--- START OF RECORDED DATA ---

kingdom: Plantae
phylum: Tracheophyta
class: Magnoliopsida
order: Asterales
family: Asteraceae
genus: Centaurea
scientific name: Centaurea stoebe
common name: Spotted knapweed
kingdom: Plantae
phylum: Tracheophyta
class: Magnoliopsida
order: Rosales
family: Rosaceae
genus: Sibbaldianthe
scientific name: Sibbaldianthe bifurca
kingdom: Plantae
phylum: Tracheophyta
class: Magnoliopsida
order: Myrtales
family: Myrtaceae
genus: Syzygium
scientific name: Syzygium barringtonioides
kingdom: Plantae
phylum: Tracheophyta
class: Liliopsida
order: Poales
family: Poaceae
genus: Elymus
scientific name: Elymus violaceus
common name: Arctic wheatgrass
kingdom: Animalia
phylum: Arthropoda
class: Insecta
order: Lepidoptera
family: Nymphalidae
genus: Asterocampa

--- END OF RECORDED DATA ---

### SHORT PROBLEM
Update all the entries above, changing every "common name" to "vernacular name" and leaving everything else as it is.

### ANSWER FOR THIS EXERCISE
kingdom: Plantae
phylum: Tracheophyta
class: Magnoliopsida
order: Asterales
family: Asteraceae
genus: Centaurea
scientific name: Centaurea stoebe
vernacular name: Spotted knapweed
kingdom: Plantae
phylum: Tracheophyta
class: Magnoliopsida
order: Rosales
family: Rosaceae
genus: Sibbaldianthe
scientific name: Sibbaldianthe bifurca
kingdom: Plantae
phylum: Tracheophyta
class: Magnoliopsida
order: Myrtales
family: Myrtaceae
genus: Syzygium
scientific name: Syzygium barringtonioides
kingdom: Plantae
phylum: Tracheophyta
class: Liliopsida
order: Poales
family: Poaceae
genus: Elymus
scientific name: Elymus violaceus
vernacular name: Arctic wheatgrass
kingdom: Animalia
phylum: Arthropoda
class: Insecta
order: Lepidoptera
family: Nymphalidae
genus: Asterocampa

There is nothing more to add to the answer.